NOTHING TO SEE HERE: With a month to go in the season, Kevin Harvick very easily could have derailed his championship chances with an outburst directed at team owner Richard Childress’ grandsons.
Upset that he’d been spun by Ty Dillon in a Truck Series race at Martinsville, Harvick had pointed words for Dillon and older brother, Austin, after the incident. He blamed the emergence of the Dillons for his impending departure from Richard Childress Racing, and Childress was livid over the accusations.
Fans speculated Childress would kick Harvick out of the car immediately and write off the remaining four Sprint Cup races.
Instead, Harvick publicly apologized, the No. 29 team hunkered down and goes into Sunday’s finale with a mathematical shot at winning the title. Harvick is 34 points behind leader Jimmie Johnson following his victory Sunday at Phoenix.
“This deal is tough enough like it is, and obviously you don’t want things like that to happen, but it did,” Harvick crew chief Gil Martin said of the Martinsville incident. “I felt like after several phone conversations that we could get right back on track. I never had the doubt about the focus of the team or Kevin once the race started. After the race was over, I felt pretty confident that we were right back on track.”
Harvick’s final race with RCR is Sunday at Homestead. He grew emotional at Phoenix sitting between Martin and Childress reflecting on his time with the organization and driving for a no-nonsense owner.

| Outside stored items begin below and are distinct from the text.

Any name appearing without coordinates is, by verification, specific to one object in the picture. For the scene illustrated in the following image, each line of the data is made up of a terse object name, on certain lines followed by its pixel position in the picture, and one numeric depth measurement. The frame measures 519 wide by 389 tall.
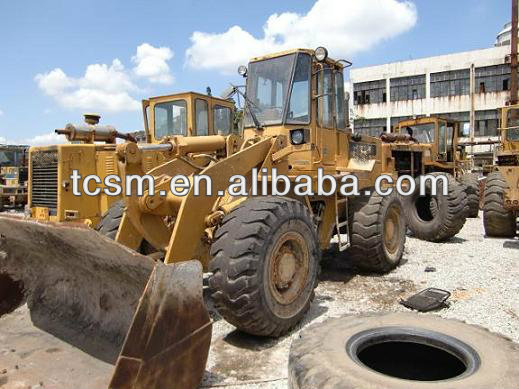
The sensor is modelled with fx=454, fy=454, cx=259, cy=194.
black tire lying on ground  2.25
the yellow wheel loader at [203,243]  2.98
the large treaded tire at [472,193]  10.56
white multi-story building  36.38
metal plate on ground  5.08
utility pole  18.69
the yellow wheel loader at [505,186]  8.66
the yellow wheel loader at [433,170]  9.36
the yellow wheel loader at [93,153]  8.26
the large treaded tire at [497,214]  9.41
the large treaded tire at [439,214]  9.29
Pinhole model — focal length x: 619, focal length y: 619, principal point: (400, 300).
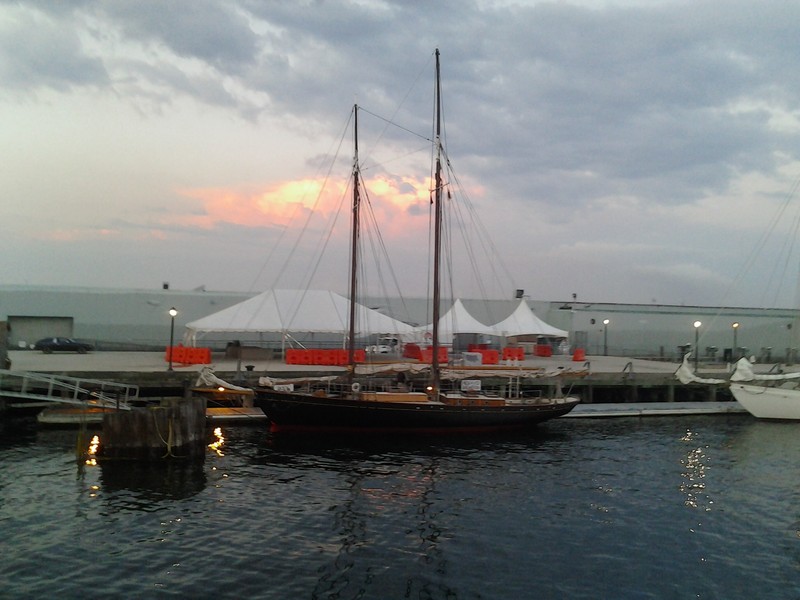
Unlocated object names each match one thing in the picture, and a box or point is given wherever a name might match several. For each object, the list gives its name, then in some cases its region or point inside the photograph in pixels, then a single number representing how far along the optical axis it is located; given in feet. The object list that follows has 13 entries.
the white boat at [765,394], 98.63
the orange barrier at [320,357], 110.01
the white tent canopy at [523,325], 146.00
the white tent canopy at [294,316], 118.93
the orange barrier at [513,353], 127.95
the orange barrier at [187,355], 102.94
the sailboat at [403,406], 77.66
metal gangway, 71.72
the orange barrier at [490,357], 122.31
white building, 147.33
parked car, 125.08
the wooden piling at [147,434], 61.36
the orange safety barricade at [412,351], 123.48
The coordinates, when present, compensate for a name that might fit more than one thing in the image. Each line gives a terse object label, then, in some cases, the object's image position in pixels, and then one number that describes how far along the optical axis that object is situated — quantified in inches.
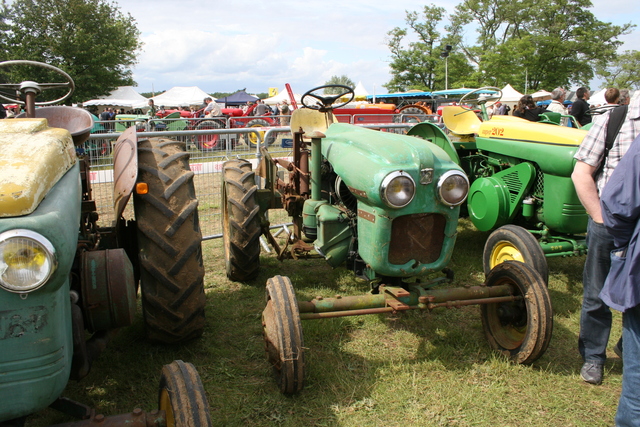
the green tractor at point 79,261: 55.1
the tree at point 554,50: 1401.3
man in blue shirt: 75.9
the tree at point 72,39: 1090.7
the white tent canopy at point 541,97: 776.8
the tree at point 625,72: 1572.3
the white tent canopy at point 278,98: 1305.2
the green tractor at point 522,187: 158.2
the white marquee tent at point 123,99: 1114.1
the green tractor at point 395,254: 106.7
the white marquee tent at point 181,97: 1197.7
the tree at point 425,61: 1712.6
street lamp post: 1115.0
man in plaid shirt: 104.7
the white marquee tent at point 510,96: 1080.8
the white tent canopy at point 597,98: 927.7
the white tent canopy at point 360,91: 1562.0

“I think he’d probably sit here and tell you that we’ve been good for each other because we challenge each other,” Harvick said. “You know, I obviously handle a lot of situations wrong, but it pushes a lot of buttons to try to make things better. There’s no better way to go out than to do what we’ve done this year. Obviously we went to Martinsville, and I said things that I shouldn’t have said and put everybody in a position that was not good, but I think we had conversations about things after that that probably made us closer as people, and I think as we move forward will probably make us closer as friends.”

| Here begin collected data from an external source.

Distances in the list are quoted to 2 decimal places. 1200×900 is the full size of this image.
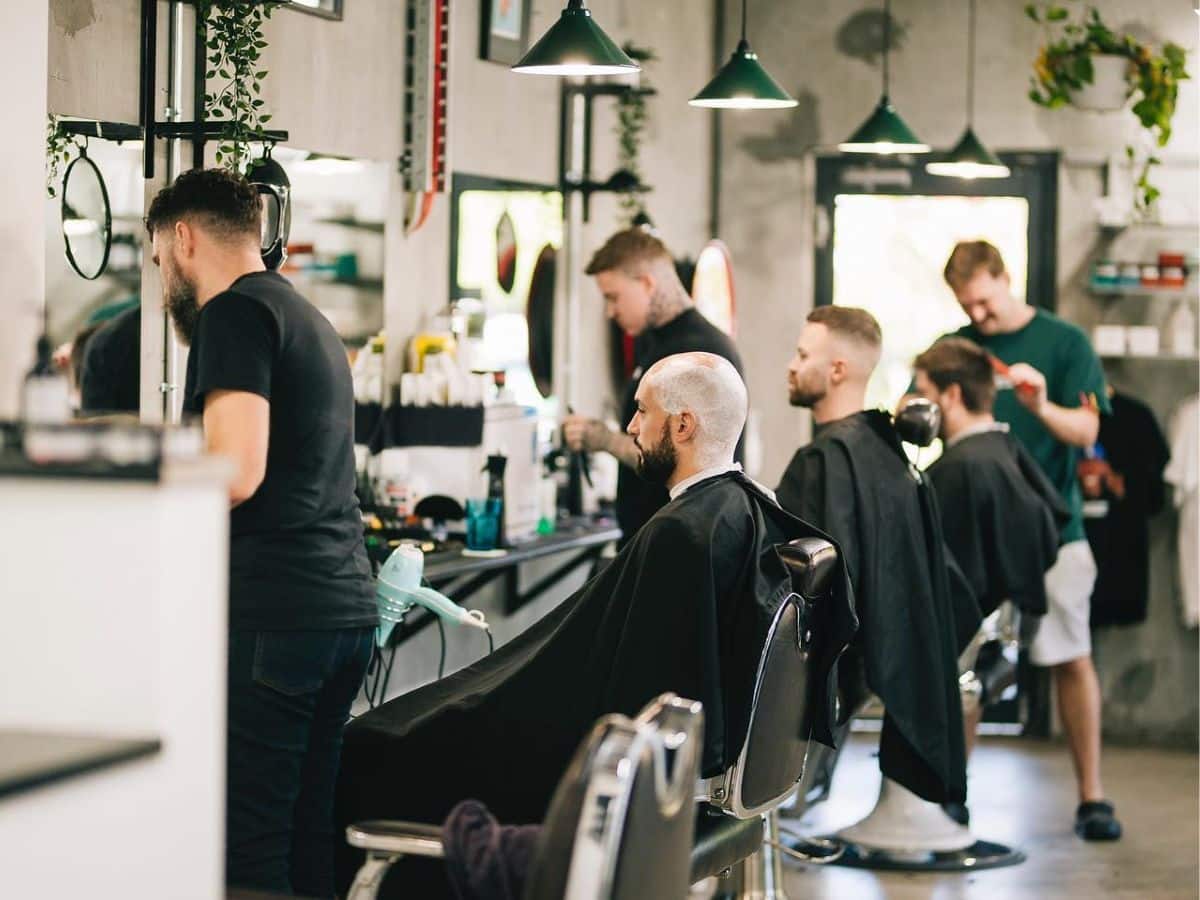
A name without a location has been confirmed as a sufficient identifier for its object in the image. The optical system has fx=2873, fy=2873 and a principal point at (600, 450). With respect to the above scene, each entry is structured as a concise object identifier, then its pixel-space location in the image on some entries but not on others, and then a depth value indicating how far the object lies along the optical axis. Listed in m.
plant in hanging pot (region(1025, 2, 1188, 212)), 9.68
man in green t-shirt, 8.06
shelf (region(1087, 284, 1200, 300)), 9.88
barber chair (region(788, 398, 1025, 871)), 7.37
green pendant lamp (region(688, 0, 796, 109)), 7.52
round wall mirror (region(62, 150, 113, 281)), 5.13
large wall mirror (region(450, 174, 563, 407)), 7.71
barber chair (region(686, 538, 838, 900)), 4.71
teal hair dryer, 5.46
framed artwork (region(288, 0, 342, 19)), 6.37
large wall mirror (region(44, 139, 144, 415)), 5.06
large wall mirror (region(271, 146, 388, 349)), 6.41
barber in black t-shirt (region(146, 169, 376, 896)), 4.37
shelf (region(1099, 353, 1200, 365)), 9.84
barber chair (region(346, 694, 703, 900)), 2.86
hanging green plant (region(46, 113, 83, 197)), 5.04
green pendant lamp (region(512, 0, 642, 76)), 6.27
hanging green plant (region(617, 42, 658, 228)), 8.95
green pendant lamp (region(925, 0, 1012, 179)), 9.66
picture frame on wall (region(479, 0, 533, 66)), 7.75
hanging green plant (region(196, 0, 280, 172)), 5.42
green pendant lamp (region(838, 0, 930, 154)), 9.18
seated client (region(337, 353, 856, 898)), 4.66
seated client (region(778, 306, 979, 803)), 6.32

Harvick will drive for Stewart-Haas Racing next season.
VIDEO VETTEL: Four-time Formula One champion Sebastian Vettel says he enjoys video games, but doesn’t see them replacing traditional driver training as a pipeline to professional racing.
Vettel said during a visit to Nissan Motor Co.’s North American headquarters outside Nashville, Tenn., on Wednesday that he considers the skills learned on track at an early age to be crucial to developing the key skill for drivers: figuring out how to go faster. The driver’s comments may be at odds with the Japanese automaker’s Nissan GT Academy, a worldwide competition among hundreds of thousands of PlayStation gamers to be selected to become professional drivers.
After meeting with Nissan workers, Vettel gave some of them high-speed rides around a makeshift track in a new Infiniti Q50 sedan.